The idea that people are using reusable shopping bags because they want to virtue signal and not because of any actual desire to do good is a completely baseless and needlessly pessimistic viewpoint. A much more reasonable and likely explanation is that most people can't fully assess the environmental impact of their decisions, so they make the entirely reasonable assumption that if they can avoid throwing away a dozen plastic bags every week, then that's probably a good thing. That assumption may turn out to be incorrect, but that doesn't mean they have the harmful motivations you are accusing them of.

1 comments

Did you even look at the graph? Reusable bags are fine, but this is pure silliness to think that this makes any real progress.
The objection was to the idea that such people are "virtue signalling." It's such a silly and overused-term, generally used incorrectly, and used to snear at people doing good.

No, such people generally do think they are doing something worthwhile, and worthwhile things are right to do.

If, in fact, they are not doing anything worthwhile, which this graph suggests, then that is a mistake of the facts. It doesn't mean that they were just trying to "virtue signal."

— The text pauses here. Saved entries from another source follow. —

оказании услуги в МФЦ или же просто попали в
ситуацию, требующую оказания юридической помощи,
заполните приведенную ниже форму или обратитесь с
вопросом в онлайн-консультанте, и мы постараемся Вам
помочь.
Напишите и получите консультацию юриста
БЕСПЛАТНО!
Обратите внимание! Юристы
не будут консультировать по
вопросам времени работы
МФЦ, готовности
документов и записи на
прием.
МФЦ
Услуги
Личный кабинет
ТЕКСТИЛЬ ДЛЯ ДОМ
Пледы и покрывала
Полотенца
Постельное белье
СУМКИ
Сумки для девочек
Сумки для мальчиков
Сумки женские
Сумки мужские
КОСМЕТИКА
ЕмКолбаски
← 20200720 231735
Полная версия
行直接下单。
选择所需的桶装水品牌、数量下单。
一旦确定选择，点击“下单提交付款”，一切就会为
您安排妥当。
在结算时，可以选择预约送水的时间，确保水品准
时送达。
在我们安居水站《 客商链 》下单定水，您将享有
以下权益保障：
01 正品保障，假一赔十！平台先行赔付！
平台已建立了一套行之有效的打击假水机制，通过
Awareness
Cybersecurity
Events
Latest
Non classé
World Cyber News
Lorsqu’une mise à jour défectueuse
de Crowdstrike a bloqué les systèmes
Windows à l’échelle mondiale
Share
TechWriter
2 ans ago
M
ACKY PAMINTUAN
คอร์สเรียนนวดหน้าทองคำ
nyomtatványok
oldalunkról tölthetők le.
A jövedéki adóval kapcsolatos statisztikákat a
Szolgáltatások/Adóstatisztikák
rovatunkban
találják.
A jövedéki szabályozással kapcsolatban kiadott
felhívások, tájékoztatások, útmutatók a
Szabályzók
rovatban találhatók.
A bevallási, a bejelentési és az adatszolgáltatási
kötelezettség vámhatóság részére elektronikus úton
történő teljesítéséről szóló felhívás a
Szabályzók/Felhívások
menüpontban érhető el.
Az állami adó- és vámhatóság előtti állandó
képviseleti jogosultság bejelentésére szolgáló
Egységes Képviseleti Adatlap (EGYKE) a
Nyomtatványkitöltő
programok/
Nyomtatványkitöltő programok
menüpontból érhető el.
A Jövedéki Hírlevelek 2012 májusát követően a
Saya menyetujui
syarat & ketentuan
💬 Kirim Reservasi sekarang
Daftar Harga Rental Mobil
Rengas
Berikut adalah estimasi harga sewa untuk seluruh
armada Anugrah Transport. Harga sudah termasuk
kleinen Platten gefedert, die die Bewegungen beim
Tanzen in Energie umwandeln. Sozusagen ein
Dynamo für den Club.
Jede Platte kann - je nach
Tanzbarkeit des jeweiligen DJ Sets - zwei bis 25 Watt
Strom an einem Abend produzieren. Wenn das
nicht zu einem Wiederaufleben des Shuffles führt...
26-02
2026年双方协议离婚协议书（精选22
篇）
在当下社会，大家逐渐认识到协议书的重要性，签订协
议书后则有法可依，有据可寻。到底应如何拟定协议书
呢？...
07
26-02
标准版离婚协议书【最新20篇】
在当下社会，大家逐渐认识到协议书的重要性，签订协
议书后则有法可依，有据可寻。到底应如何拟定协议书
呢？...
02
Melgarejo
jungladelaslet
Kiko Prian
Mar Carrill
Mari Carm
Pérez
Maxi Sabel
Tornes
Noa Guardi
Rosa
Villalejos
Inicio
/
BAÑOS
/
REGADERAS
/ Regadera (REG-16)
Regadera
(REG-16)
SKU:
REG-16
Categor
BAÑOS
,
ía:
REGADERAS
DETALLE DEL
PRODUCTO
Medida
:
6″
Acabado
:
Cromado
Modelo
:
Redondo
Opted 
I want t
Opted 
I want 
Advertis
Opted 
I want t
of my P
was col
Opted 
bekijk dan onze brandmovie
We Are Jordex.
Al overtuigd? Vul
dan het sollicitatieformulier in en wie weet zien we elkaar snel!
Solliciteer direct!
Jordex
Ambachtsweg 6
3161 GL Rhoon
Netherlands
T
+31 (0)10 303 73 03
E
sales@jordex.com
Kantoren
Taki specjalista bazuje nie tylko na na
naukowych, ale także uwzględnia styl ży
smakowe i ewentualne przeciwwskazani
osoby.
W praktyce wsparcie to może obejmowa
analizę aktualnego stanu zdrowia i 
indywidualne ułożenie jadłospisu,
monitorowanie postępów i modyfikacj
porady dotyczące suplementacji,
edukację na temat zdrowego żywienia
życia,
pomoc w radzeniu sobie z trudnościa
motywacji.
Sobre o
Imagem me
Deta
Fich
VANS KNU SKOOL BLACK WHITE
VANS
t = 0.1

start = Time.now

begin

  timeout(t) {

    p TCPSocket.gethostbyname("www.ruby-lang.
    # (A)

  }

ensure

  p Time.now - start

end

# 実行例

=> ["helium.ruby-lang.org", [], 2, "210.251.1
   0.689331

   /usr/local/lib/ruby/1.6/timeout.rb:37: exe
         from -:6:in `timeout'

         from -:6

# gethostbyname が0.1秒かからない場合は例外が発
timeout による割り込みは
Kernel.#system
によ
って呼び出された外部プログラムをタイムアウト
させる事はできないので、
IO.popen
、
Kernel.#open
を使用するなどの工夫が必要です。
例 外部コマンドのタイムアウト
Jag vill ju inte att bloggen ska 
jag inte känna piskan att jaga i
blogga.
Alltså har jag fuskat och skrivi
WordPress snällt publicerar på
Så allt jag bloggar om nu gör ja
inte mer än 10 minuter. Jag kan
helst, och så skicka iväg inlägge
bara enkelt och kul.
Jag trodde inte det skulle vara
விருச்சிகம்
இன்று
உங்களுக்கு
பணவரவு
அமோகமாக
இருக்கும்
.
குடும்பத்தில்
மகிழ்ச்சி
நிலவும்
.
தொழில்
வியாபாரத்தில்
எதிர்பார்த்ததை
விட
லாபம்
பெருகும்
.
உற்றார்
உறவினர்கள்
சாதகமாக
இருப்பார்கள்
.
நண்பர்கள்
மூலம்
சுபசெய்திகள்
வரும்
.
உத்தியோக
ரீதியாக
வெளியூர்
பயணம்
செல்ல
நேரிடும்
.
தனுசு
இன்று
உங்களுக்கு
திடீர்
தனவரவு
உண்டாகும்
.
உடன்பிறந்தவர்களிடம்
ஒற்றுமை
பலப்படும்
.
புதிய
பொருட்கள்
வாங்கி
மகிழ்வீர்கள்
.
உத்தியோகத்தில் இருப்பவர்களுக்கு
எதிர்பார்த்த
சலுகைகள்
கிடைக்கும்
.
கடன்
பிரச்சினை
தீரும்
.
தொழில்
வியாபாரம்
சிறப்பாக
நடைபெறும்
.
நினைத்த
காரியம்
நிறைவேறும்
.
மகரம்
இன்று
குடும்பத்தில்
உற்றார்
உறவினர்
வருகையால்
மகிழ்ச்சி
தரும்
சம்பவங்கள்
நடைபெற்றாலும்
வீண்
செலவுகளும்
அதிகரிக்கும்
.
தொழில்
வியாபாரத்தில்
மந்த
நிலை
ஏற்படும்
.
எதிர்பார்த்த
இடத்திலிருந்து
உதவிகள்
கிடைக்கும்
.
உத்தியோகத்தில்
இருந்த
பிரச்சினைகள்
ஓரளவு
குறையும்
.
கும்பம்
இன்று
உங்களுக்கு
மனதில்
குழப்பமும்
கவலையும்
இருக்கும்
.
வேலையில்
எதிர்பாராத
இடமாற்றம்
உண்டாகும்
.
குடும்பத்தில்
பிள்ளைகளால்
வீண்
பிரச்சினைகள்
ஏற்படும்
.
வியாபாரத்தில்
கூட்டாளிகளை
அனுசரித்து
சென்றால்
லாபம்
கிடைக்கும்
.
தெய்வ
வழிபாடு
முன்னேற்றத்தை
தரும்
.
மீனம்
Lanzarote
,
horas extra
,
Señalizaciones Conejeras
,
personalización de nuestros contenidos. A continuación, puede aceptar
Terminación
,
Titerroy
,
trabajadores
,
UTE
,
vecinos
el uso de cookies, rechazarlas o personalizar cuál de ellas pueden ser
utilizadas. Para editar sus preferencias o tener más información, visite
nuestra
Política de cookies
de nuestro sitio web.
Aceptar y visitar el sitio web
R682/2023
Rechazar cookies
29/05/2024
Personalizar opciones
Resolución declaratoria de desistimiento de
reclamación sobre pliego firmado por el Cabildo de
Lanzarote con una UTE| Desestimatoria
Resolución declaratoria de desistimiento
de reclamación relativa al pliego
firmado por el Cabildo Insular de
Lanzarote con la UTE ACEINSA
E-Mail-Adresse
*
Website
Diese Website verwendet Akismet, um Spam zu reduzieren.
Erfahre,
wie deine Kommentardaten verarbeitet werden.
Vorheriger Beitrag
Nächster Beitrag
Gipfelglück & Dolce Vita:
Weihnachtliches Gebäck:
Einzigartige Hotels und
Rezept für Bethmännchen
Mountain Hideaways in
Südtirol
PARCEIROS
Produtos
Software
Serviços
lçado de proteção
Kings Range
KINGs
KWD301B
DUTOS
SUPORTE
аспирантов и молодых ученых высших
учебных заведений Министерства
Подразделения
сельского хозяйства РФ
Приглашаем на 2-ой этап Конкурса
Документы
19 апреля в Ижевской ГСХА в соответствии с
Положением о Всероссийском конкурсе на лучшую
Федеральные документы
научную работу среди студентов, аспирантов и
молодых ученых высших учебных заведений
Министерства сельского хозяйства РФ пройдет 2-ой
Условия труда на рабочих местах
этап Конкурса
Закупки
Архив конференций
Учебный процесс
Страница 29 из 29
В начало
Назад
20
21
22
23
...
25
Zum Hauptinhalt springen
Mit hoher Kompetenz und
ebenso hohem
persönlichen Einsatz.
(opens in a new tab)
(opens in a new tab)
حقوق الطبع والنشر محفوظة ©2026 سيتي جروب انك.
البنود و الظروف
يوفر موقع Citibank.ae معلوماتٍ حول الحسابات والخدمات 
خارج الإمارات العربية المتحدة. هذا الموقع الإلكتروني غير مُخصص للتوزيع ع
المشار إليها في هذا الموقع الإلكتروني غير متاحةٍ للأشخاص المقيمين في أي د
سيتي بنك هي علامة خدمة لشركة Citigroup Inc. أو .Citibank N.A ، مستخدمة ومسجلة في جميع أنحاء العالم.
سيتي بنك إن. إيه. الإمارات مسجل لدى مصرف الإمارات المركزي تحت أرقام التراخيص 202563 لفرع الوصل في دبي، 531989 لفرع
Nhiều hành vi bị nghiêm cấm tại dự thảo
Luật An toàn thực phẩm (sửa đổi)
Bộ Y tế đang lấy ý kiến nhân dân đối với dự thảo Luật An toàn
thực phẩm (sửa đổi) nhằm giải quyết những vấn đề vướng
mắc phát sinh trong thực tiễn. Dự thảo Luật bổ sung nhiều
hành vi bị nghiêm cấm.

But people are not, at least statistically, doing any measurable good. It is wrong to encourage non-solutions. Just be honest is all I am saying.
From a climate-change only perspecitive, the original paper actually says that if you re-use a cotton bag just 53 times, you're already doing measurable good, and if you keep using it you keep doing more measurable good.

The higher number come from value judgements about other kids of impacts, and reasonable people can disagree over the relative values of those impacts vs climate change.